== PAGE EXCERPT ==

_____

# Warshaw Uprising - 70 years from today



## Ravage (Aug 2, 2012)

Once a year on august 1st, the people of Warsaw pay hommage to the fallen heroes that fought for freedom in 1944 during the Warsaw Uprising. The biggest rebellion against German Nazi occupation during WWII cost over 200 000 lives and destruction of the capital.

To find out more go to: http://www.warsawuprising.com/

Polska Walczy


----------



## Kraut783 (Aug 9, 2012)

/Salute


----------



## Ravage (Aug 1, 2014)

All I ask, is that you remember them.


----------



## pardus (Aug 1, 2014)

Incredible bravery by the Polish freedom fighters.

Such a tragic story...

We Will Remember Them.


----------



## RackMaster (Aug 1, 2014)

Never Forgotten.


----------



## racing_kitty (Aug 1, 2014)

We remember.


----------



## pardus (Sep 27, 2014)

Filmed the same year they were destroyed. Poor buggers.


----------



## Ooh-Rah (Sep 27, 2014)

Jesus. Bi-planes and what looked like WW-I era tanks.  Those dudes were some brave souls.


----------



## Flagg (Sep 28, 2014)

The Polish Home Army and Underground State possessed arguably the largest active resistance movement in WWII both in terms of total numbers(roughly the size of the entire Soviet resistance to the Nazis, as well as in per capita terms.

It was pretty nasty of the Soviets to sit back and let the Nazis/Polish Resistance to chew each other apart. Postwar realpolitik and military economy of effort and all that, but not a nice thing to do for folks supposed on the "same side".

And it didn't end with WWII:

http://en.wikipedia.org/wiki/Cursed_soldiers

The Poles continued to actively fight against the tide of Communist totalitarianism post war.

Witold Pilecki fought in the Warsaw Uprising, causing the Germans considerable trouble:

http://en.wikipedia.org/wiki/Witold_Pilecki

He's the stud who came up with the plan to infil and recce Auschwitz from the INSIDE:

http://en.wikipedia.org/wiki/Witold's_Report

The Communists/Soviets had him executed post war.

He was rehabilitated by a free Poland in 1990, and recognised retrospectively since.

I've got a few books about the Polish resistance in WWII:

The Polish Underground 1939-1947 by David Williamson

Station 43 SOE's Polish Section by Ian Valentine

Thirteen: My 13 years in Polish SMU GROM has been translated into English.

After reading what they've done then and more recently, I'm glad the Poles are officially on our side.


----------



## pardus (Sep 28, 2014)

Great post @Flagg 

The irony of the Polish situation is that WWII started specifically to defend Poland and they were left under yet another brutally oppressive regime.

_____

== TASKS TO COMPLETE ==
1) In the forum thread on the Warsaw Uprising, reproduce the part that opens with the words containing "The Polish Home" and closes with "totalitarianism post war.", substituting "Polish fighters" for "Poles".
2) For each statement, say whether the forum thread on the Warsaw Uprising supports it (yes or no), and quote the words of the thread that decide it: (a) Ravage writes that the uprising cost over 200 000 lives. (b) Flagg writes that the Germans had Witold Pilecki executed. (c) Flagg writes that Pilecki was rehabilitated by a free Poland in 1990.

_____

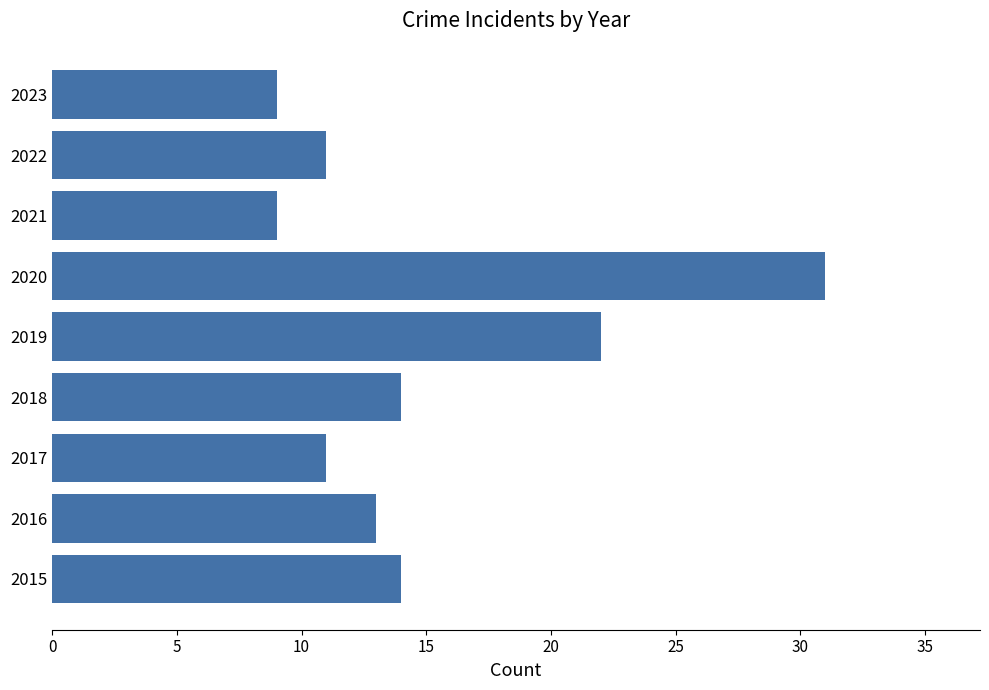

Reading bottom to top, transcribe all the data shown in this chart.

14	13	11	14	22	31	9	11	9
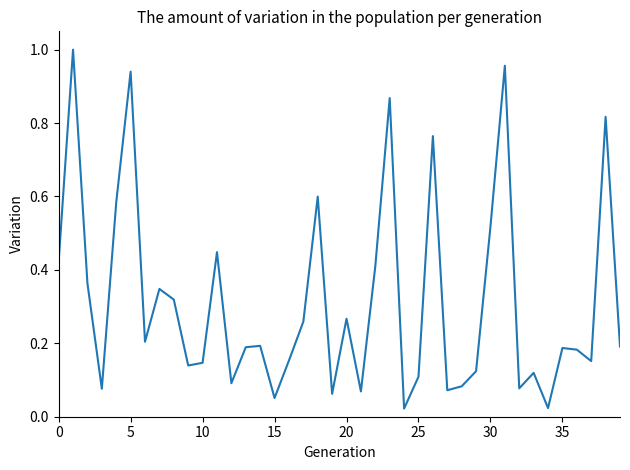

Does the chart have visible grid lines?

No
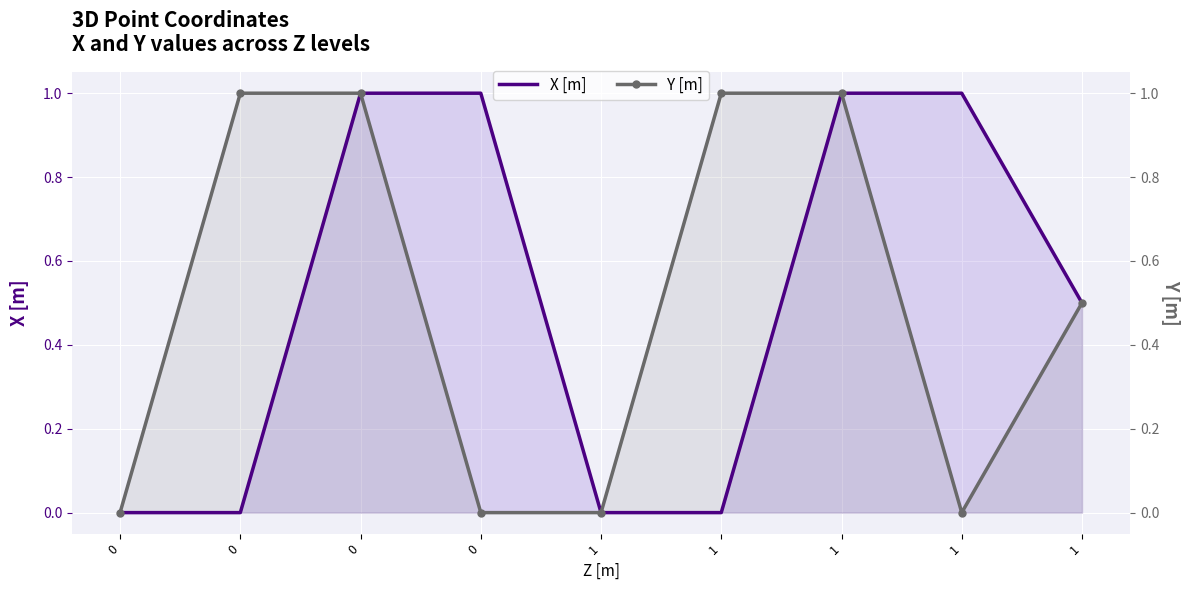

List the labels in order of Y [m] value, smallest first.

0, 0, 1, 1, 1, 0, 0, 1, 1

_____

== TASK-BY-TASK OUTPUTS ==
1)
The Polish Home Army and Underground State possessed arguably the largest active resistance movement in WWII both in terms of total numbers(roughly the size of the entire Soviet resistance to the Nazis, as well as in per capita terms.

It was pretty nasty of the Soviets to sit back and let the Nazis/Polish Resistance to chew each other apart. Postwar realpolitik and military economy of effort and all that, but not a nice thing to do for folks supposed on the "same side".

And it didn't end with WWII:

http://en.wikipedia.org/wiki/Cursed_soldiers

The Polish fighters continued to actively fight against the tide of Communist totalitarianism post war.

2)
(a) Yes: "The biggest rebellion against German Nazi occupation during WWII cost over 200 000 lives and destruction of the capital."
(b) No: "The Communists/Soviets had him executed post war."
(c) Yes: "He was rehabilitated by a free Poland in 1990, and recognised retrospectively since."